## Tasks to perform
- 1) From the token-usage guide:
(a) By what field should JSONL lines be deduplicated before summing?
(b) Which field holds cached content re-read this turn?
(c) What is `fresh_start_context` approximately equal to?
- 2) Return the passage of the token-usage guide from "### Starting context" up to and including "baseline's starting context.", copied word for word.
━━ Source extract
Report total count AND breakdown by category.

---

## Step 4: Count API Turns and Token Usage

### Deduplication is critical

Multiple JSONL lines can share the same `requestId` (thinking, text, tool_use blocks from one API call). Deduplicate by `requestId` before summing.

### Finding the usage field

Usage data can be at two locations in a JSONL entry:
- Top level: `entry["usage"]`
- Nested: `entry["message"]["usage"]`

Check both.

### Token categories to extract

| Field | What it means |
|-------|---------------|
| `input_tokens` | Fresh (non-cached) input tokens |
| `output_tokens` | Model output tokens |
| `cache_creation_input_tokens` | New content added to prompt cache |
| `cache_read_input_tokens` | Cached content re-read this turn |

The per-turn context size is approximately: `input_tokens + cache_creation_input_tokens + cache_read_input_tokens`.

### What to report

- Total API turns (deduplicated by requestId)
- Token totals by category
- Context size at first turn and last turn (to show growth)
- Per-turn average tokens

---

## Step 5: Normalize the Comparison

Before comparing metrics, account for these asymmetries:

### Starting context

If a run started mid-session (carrying prior conversation), its context begins inflated. Note the starting context size. Estimate what a fresh-session run would cost:

```
fresh_estimate = actual_total - (turns × (actual_start_context - fresh_start_context))
```

Where `fresh_start_context` ≈ the baseline's starting context.

### Multi-workflow overhead

If the baseline uses multiple workflows (e.g., quick-spec + quick-dev):
- Count invocation turns for EACH workflow (`/clear`, `/bmad-bmm-*`)
- Note context reset between sessions (fresh initialization cost paid twice)
- Note turns spent re-establishing context in the second session

### Task complexity

Different tasks have different complexity. A 7-file identical edit is not comparable to a multi-file structural refactor. Note this caveat explicitly. The comparison is still valid for structural/overhead differences, but substantive turn counts reflect task complexity, not just workflow efficiency.
━━━━
━━ Records provided
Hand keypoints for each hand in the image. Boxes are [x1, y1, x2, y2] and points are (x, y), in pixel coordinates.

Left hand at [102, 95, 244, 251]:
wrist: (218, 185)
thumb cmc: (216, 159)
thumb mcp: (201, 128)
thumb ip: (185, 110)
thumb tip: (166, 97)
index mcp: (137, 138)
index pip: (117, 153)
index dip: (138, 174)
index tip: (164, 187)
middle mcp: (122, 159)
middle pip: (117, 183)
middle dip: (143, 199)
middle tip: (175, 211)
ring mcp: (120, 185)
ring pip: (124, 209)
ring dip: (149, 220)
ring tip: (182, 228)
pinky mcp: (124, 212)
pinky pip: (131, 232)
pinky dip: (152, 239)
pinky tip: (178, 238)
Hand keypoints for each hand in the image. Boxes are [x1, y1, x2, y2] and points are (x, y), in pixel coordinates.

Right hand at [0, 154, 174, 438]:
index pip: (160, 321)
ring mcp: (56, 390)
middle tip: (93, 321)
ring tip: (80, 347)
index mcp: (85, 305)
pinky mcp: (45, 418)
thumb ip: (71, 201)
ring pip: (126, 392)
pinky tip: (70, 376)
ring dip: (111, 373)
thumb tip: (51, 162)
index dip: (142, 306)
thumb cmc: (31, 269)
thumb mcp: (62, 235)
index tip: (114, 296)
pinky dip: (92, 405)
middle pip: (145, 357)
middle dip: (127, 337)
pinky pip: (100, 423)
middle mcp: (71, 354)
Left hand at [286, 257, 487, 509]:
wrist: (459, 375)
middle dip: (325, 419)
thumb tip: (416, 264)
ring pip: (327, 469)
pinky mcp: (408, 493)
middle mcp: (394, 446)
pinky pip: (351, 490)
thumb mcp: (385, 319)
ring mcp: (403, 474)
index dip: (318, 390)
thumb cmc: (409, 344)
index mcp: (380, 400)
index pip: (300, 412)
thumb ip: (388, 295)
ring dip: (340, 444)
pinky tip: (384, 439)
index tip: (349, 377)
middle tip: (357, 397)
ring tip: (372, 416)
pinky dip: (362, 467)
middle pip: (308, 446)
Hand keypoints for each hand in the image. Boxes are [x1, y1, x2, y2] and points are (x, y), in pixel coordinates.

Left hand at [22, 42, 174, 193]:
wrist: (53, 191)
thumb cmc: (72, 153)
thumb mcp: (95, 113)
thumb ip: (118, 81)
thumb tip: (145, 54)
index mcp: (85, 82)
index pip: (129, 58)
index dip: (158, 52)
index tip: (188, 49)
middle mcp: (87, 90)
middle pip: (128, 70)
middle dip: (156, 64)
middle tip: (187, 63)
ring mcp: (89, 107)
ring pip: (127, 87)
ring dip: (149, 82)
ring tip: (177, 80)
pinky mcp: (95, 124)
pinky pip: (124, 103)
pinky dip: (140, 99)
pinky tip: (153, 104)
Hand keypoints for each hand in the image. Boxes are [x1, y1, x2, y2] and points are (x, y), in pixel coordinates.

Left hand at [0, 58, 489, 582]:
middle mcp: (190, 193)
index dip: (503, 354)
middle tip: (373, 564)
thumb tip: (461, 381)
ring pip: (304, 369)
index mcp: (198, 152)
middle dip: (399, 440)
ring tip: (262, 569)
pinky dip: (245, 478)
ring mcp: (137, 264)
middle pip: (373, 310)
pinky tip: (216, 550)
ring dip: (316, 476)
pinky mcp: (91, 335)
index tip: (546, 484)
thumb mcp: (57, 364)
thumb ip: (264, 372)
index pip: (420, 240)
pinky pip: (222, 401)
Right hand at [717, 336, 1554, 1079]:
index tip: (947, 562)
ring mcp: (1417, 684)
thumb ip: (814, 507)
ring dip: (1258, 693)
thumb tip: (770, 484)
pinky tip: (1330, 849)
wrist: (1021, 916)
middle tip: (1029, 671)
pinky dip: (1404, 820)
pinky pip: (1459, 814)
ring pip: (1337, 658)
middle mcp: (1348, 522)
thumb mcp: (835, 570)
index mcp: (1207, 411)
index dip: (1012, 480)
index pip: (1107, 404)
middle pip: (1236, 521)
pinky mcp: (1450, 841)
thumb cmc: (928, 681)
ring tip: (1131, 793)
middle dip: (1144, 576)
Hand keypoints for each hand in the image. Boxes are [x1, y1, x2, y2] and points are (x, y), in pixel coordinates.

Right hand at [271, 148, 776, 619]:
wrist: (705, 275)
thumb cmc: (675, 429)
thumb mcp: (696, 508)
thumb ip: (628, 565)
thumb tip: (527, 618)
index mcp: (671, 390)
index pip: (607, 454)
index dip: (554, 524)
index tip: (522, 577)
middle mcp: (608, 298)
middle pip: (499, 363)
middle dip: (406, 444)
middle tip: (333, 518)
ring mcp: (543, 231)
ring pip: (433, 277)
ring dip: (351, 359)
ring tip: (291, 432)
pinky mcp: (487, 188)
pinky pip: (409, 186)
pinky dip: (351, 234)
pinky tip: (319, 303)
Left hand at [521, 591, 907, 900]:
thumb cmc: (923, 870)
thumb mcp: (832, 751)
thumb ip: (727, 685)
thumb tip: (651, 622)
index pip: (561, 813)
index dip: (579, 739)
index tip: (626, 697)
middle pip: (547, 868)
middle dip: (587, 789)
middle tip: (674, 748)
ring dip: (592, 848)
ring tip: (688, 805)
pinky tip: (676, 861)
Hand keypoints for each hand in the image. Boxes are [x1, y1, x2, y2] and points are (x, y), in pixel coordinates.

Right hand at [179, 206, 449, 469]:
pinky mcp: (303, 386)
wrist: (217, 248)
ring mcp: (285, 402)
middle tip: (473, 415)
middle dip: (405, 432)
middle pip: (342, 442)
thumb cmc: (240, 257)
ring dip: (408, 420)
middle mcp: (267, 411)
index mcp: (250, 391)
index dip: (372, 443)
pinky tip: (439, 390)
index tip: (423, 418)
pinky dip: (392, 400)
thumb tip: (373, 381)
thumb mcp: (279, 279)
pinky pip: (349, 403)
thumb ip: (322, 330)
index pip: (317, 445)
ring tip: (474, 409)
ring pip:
━━━━
## Outputs for the tasks
- 1)
(a) `requestId`
(b) `cache_read_input_tokens`
(c) The baseline's starting context

- 2)
### Starting context

If a run started mid-session (carrying prior conversation), its context begins inflated. Note the starting context size. Estimate what a fresh-session run would cost:

```
fresh_estimate = actual_total - (turns × (actual_start_context - fresh_start_context))
```

Where `fresh_start_context` ≈ the baseline's starting context.